Minggu, 02 Maret 2014

Obsesi Senja

Pernahkah kau mencintai seseorang? Tapi nyatanya seseorang yang kau cintai mengabaikanmu begitu saja, atau malah dia tidak pernah merasakan perasaan yang sama denganmu. Lantas apa yang akan kau lakukaan saat itu? Berdiam dirikah? Berusaha tegar dalam kerapuhankah? Atau kau akan menuntutnya untuk bisa mencintaimu seperti kau mencintainya?.

Pelik sekali memang perkara cinta, disatu sisi kita harus bisa mengukir kesan yang baik demi si-dia, tapi disisi lain kita tak bisa sepenuhnya berharap apa lagi bergantung hanya padanya. Mungkin saja di luar hati kita yang lain masih banyak orang yang layak kita perjuangkan. Tapi tak semudah itu bisa memaknai perasaan, bahkan sampai saat ini aku belum bisa membedakan mana itu cinta dan kagum. Apa bisa kagum dikatakan sebuah cinta yang mulai merekah? Apa bisa cinta disamakan dengan rasa kagum? Tapi, sesekali aku pernah merasakan kekaguman tanpa cinta, terkadang pula aku kagum sehingga membuat hati semakin rindu untuk berjumpa. Dari sisi mana lagi aku menilai?

Rasanya tidak salah bila aku mulai mengenal satu kata yang begitu nyentrik diera saat ini “cinta”. Aku merasakannya, sungguh. Dari jauh dan dari diam ini, aku selalu berjibaku dengan hati sendiri hanya untuk berebut hayal yang melambai-lambai dalam benakku. Menilai dari sisi buruk dan mengukur seberapa baiknya dia untukku, tapi tetap saja itu hanya dimensi hayal, karena sejatinya orang yang terus menggerayangi hayal itupun belum jelas siapa identitasnya. Memang bodoh.

Kuperingatkan sekali lagi, cintai itu tak bisa dilihat tapi masih saja ditunggu, bodohkan?! Tetap saja banyak orang yang memburunya. Tak hanya remaja, manula bahkan anak kecil pun ikut meramaikan waktu untuk memburunya. Termasuk aku. Ketika dia yang kukagumi menjadi kecintaan namun tak bersamaku lagi, alih-alih sudah mendapati hidupnya sendiri dalam keyakinannya, aku disini hanya bisa berharap pada Tuhan semoga kebahagiaannya tak berujung nestapa seperti aku yang memandanginya dari sisi yang lain.
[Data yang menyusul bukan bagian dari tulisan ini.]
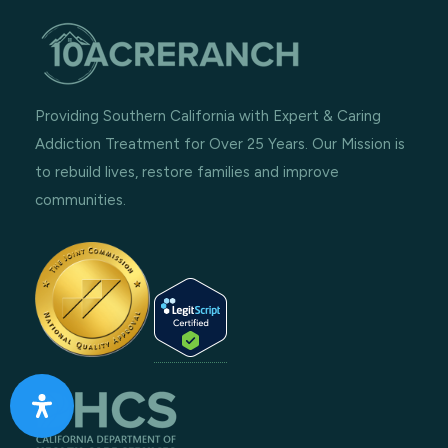
Providing Southern California with Expert & Caring
Addiction Treatment for Over 25 Years. Our Mission is
to rebuild lives, restore families and improve
communities.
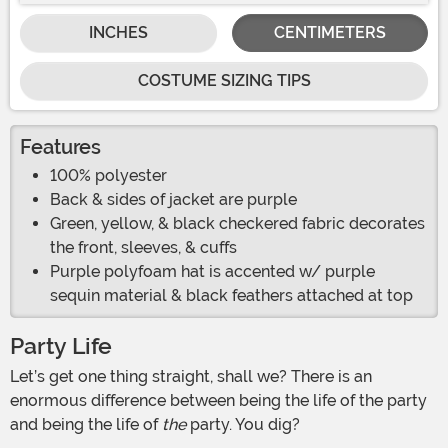
INCHES
CENTIMETERS
COSTUME SIZING TIPS
Features
100% polyester
Back & sides of jacket are purple
Green, yellow, & black checkered fabric decorates
the front, sleeves, & cuffs
Purple polyfoam hat is accented w/ purple
sequin material & black feathers attached at top
Party Life
Let’s get one thing straight, shall we? There is an
enormous difference between being the life of the party
and being the life of
the
party. You dig?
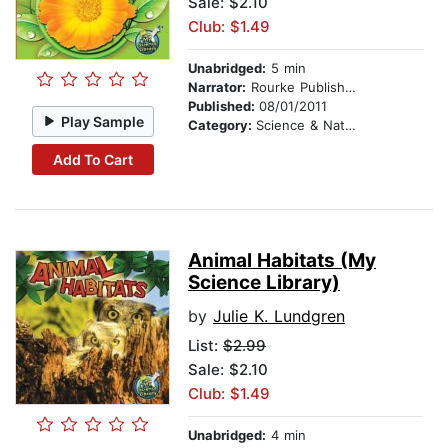
Sale: $2.10
Club: $1.49
Unabridged:
5 min
Narrator:
Rourke Publishing
Published:
08/01/2011
Play Sample
Category:
Science & Nature
Add To Cart
Animal Habitats (My
Science Library)
by
Julie K. Lundgren
List:
$2.99
Sale: $2.10
Club: $1.49
Unabridged:
4 min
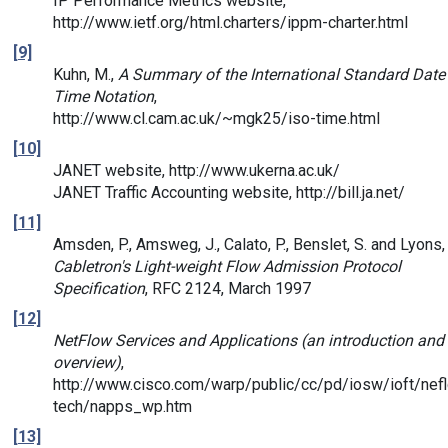
IP Performance Metrics website,
http://www.ietf.org/html.charters/ippm-charter.html
[9]
Kuhn, M.,
A Summary of the International Standard Date
Time Notation
,
http://www.cl.cam.ac.uk/~mgk25/iso-time.html
[10]
JANET website, http://www.ukerna.ac.uk/
JANET Traffic Accounting website, http://bill.ja.net/
[11]
Amsden, P., Amsweg, J., Calato, P., Benslet, S. and Lyons, 
Cabletron's Light-weight Flow Admission Protocol
Specification
, RFC 2124, March 1997
[12]
NetFlow Services and Applications (an introduction and
overview)
,
http://www.cisco.com/warp/public/cc/pd/iosw/ioft/nefl
tech/napps_wp.htm
[13]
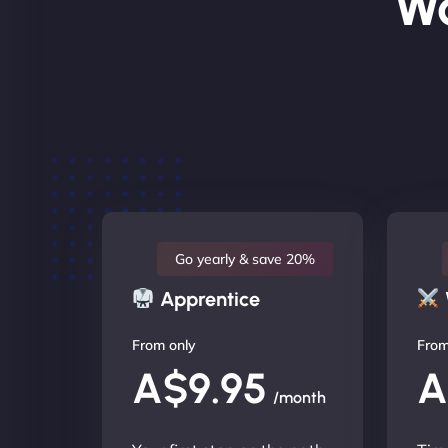
Wo
Go yearly & save 20%
Apprentice
From only
From
A$9.95
A
/month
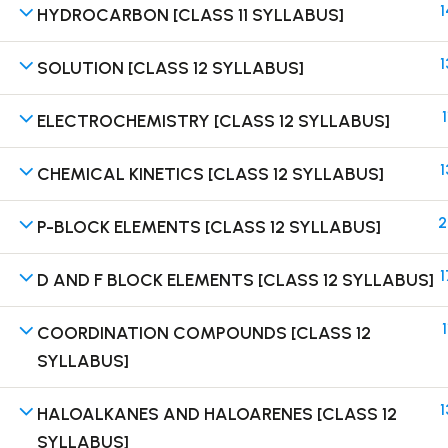
1
HYDROCARBON [CLASS 11 SYLLABUS]
1
SOLUTION [CLASS 12 SYLLABUS]
1
ELECTROCHEMISTRY [CLASS 12 SYLLABUS]
Terms
1
CHEMICAL KINETICS [CLASS 12 SYLLABUS]
2
P-BLOCK ELEMENTS [CLASS 12 SYLLABUS]
1
D AND F BLOCK ELEMENTS [CLASS 12 SYLLABUS]
1
COORDINATION COMPOUNDS [CLASS 12
SYLLABUS]
1
HALOALKANES AND HALOARENES [CLASS 12
SYLLABUS]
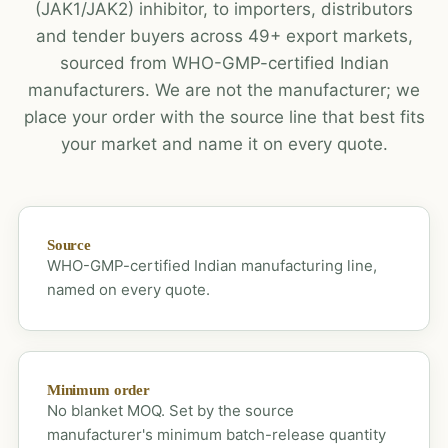
(JAK1/JAK2) inhibitor, to importers, distributors
and tender buyers across 49+ export markets,
sourced from WHO-GMP-certified Indian
manufacturers. We are not the manufacturer; we
place your order with the source line that best fits
your market and name it on every quote.
Source
WHO-GMP-certified Indian manufacturing line,
named on every quote.
Minimum order
No blanket MOQ. Set by the source
manufacturer's minimum batch-release quantity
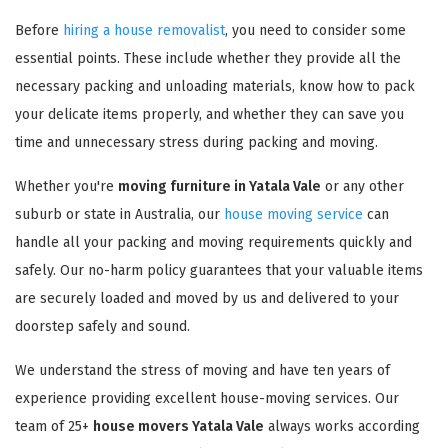
Before
hiring a house removalist
, you need to consider some
essential points. These include whether they provide all the
necessary packing and unloading materials, know how to pack
your delicate items properly, and whether they can save you
time and unnecessary stress during packing and moving.
Whether you're
moving furniture in Yatala Vale
or any other
suburb or state in Australia, our
house moving service
can
handle all your packing and moving requirements quickly and
safely. Our no-harm policy guarantees that your valuable items
are securely loaded and moved by us and delivered to your
doorstep safely and sound.
We understand the stress of moving and have ten years of
experience providing excellent house-moving services. Our
team of 25+
house movers Yatala Vale
always works according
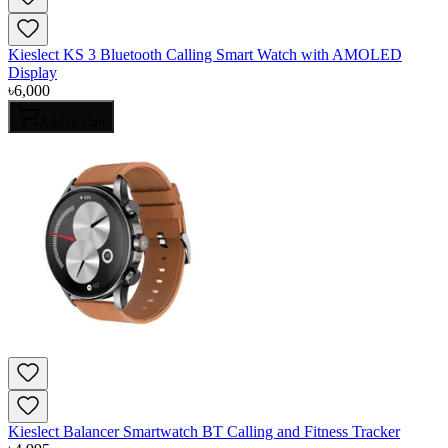
Kieslect KS 3 Bluetooth Calling Smart Watch with AMOLED
Display
৳
6,000
Add to Cart
Kieslect Balancer Smartwatch BT Calling and Fitness Tracker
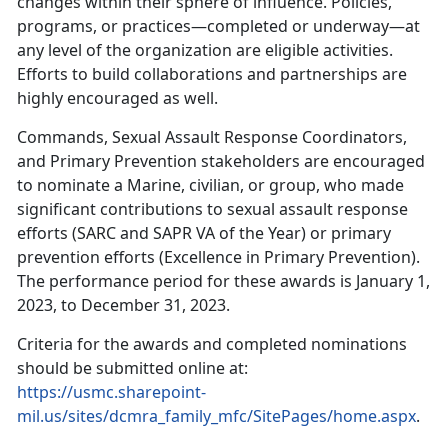
changes within their sphere of influence. Policies,
programs, or practices—completed or underway—at
any level of the organization are eligible activities.
Efforts to build collaborations and partnerships are
highly encouraged as well.
Commands, Sexual Assault Response Coordinators,
and Primary Prevention stakeholders are encouraged
to nominate a Marine, civilian, or group, who made
significant contributions to sexual assault response
efforts (SARC and SAPR VA of the Year) or primary
prevention efforts (Excellence in Primary Prevention).
The performance period for these awards is January 1,
2023, to December 31, 2023.
Criteria for the awards and completed nominations
should be submitted online at:
https://usmc.sharepoint-
mil.us/sites/dcmra_family_mfc/SitePages/home.aspx
.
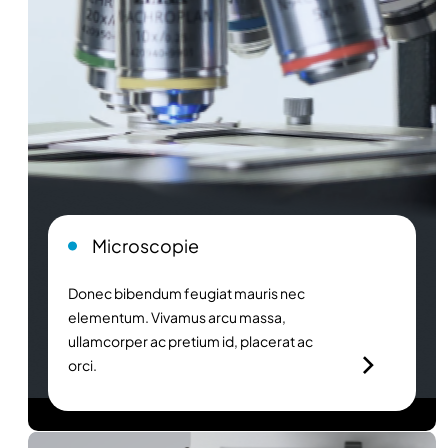
Microscopie
Donec bibendum feugiat mauris nec
elementum. Vivamus arcu massa,
ullamcorper ac pretium id, placerat ac
orci.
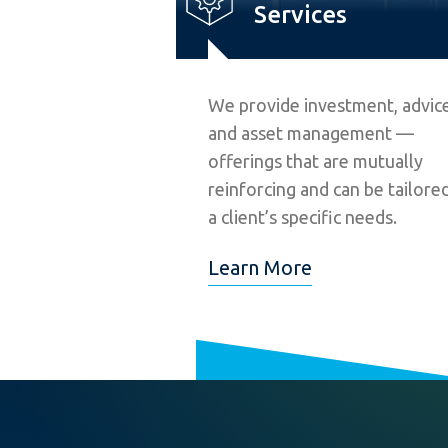
Services
We provide investment, advice
and asset management —
offerings that are mutually
reinforcing and can be tailore
a client’s specific needs.
Learn More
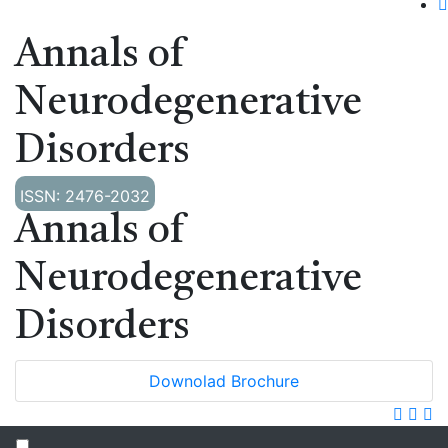
Annals of
Neurodegenerative
Disorders
ISSN: 2476-2032
Annals of
Neurodegenerative
Disorders
Downolad Brochure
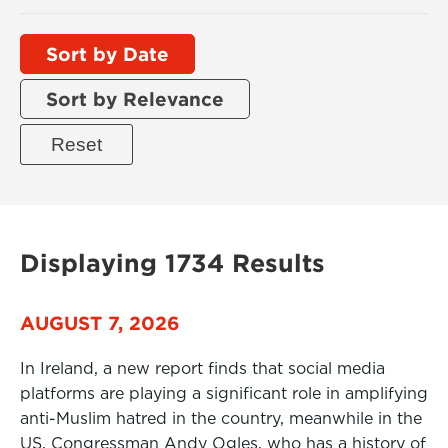
Sort by Date
Sort by Relevance
Displaying 1734 Results
AUGUST 7, 2026
In Ireland, a new report finds that social media
platforms are playing a significant role in amplifying
anti-Muslim hatred in the country, meanwhile in the
US, Congressman Andy Ogles, who has a history of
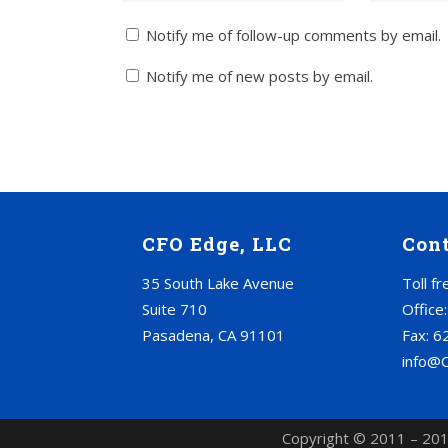
Notify me of follow-up comments by email.
Notify me of new posts by email.
CFO Edge, LLC
Con
35 South Lake Avenue
Toll f
Suite 710
Office
Pasadena, CA 91101
Fax: 6
info@
Copyright © 2011 – 201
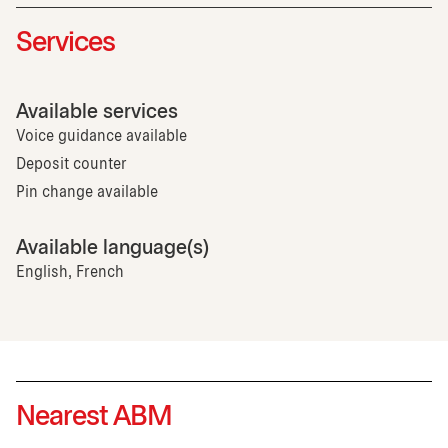
Services
Available services
Voice guidance available
Deposit counter
Pin change available
Available language(s)
English, French
Nearest ABM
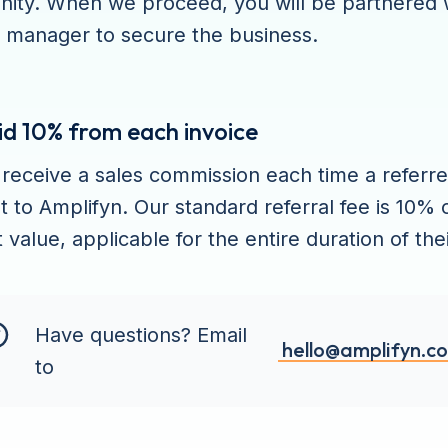
nity. When we proceed, you will be partnered 
 manager to secure the business.
id 10% from each invoice
l receive a sales commission each time a referr
 to Amplifyn. Our standard referral fee is 10% 
 value, applicable for the entire duration of the
Have questions? Email
hello@amplifyn.c
to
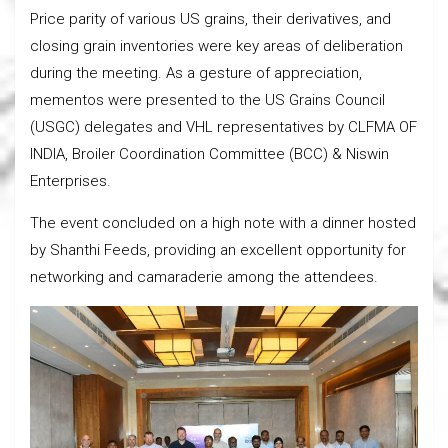
Price parity of various US grains, their derivatives, and
closing grain inventories were key areas of deliberation
during the meeting. As a gesture of appreciation,
mementos were presented to the US Grains Council
(USGC) delegates and VHL representatives by CLFMA OF
INDIA, Broiler Coordination Committee (BCC) & Niswin
Enterprises.
The event concluded on a high note with a dinner hosted
by Shanthi Feeds, providing an excellent opportunity for
networking and camaraderie among the attendees.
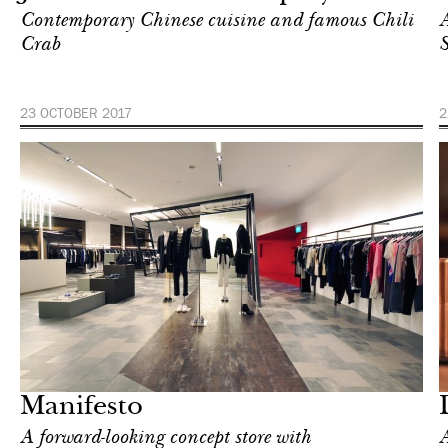
Contemporary Chinese cuisine and famous Chili
A
Crab
S
23 OCTOBER 2017
2
After dark
Singapore
Manifesto
A forward-looking concept store with
A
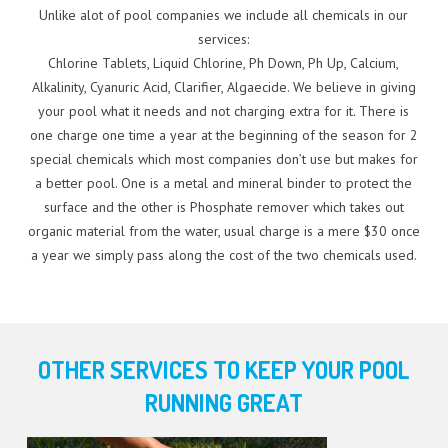
Unlike alot of pool companies we include all chemicals in our
services:
Chlorine Tablets, Liquid Chlorine, Ph Down, Ph Up, Calcium,
Alkalinity, Cyanuric Acid, Clarifier, Algaecide. We believe in giving
your pool what it needs and not charging extra for it. There is
one charge one time a year at the beginning of the season for 2
special chemicals which most companies don’t use but makes for
a better pool. One is a metal and mineral binder to protect the
surface and the other is Phosphate remover which takes out
organic material from the water, usual charge is a mere $30 once
a year we simply pass along the cost of the two chemicals used.
OTHER SERVICES TO KEEP YOUR POOL
RUNNING GREAT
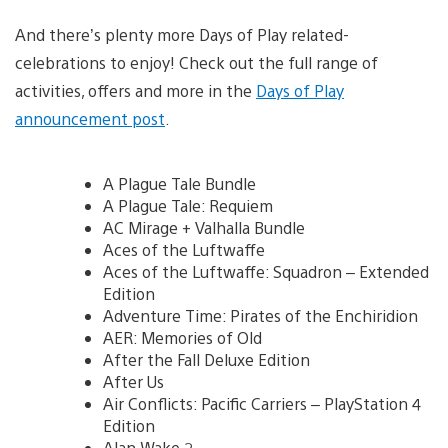
And there’s plenty more Days of Play related-
celebrations to enjoy! Check out the full range of
activities, offers and more in the
Days of Play
announcement post
.
A Plague Tale Bundle
A Plague Tale: Requiem
AC Mirage + Valhalla Bundle
Aces of the Luftwaffe
Aces of the Luftwaffe: Squadron – Extended
Edition
Adventure Time: Pirates of the Enchiridion
AER: Memories of Old
After the Fall Deluxe Edition
After Us
Air Conflicts: Pacific Carriers – PlayStation 4
Edition
Alan Wake 2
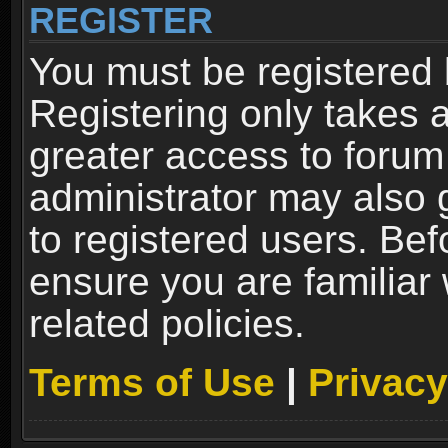
REGISTER
You must be registered 
Registering only takes 
greater access to forum
administrator may also 
to registered users. Bef
ensure you are familiar
related policies.
Terms of Use
|
Privacy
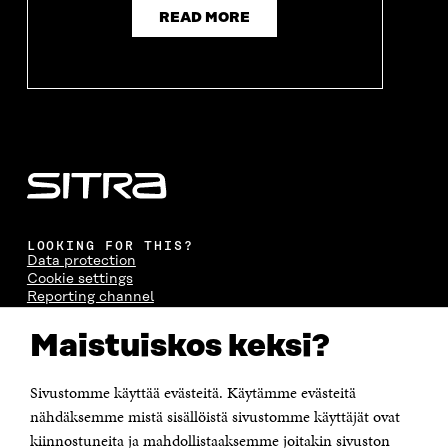
READ MORE
LOOKING FOR THIS?
Data protection
Cookie settings
Reporting channel
Accessibility statement
Sitra's Digital Communication and Web Services
Maistuiskos keksi?
Sivustomme käyttää evästeitä. Käytämme evästeitä
CONTACT US
The Finnish Innovation Fund Sitra
nähdäksemme mistä sisällöistä sivustomme käyttäjät ovat
Itämerenkatu 11-13, PO Box 160,
kiinnostuneita ja mahdollistaaksemme joitakin sivuston
00181 Helsinki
Aku mencintainya sejak lama dan aku pernah merasakan suatu kecintaan dengannya “dulu”. Ini adalah bagian dari memori kelamku yang masih tertinggal di otak. Anehnya sejauh apapun aku melangkah tetap saja dia tidak pernah jauh tertinggal baik di depan ataupun di belakangku, rasa-rasanya dia selalu mengikutiku kemanapun aku pergi. Ini hanya perasaanku bukan perasaan kita. Faktanya dia sudah juah melupakan kenangan itu, dia sudah menguburnya dalam-dalam entah dimana, mungkin agar tak seorangpun bisa menggalinya dan menguak dihadapannya kelak.


Memang sulit menjadi seorang pendiam, apa lagi wanita pendiam sepertiku. Jujur sungkan dusta pun berakhir nestapa. Biarlah kugenggam perasaan ini sendiri, aku yakin jika kelak Tuhan merestui perasaanku Dia akan memberikannya untukku. Kelak kau akan kumiliki.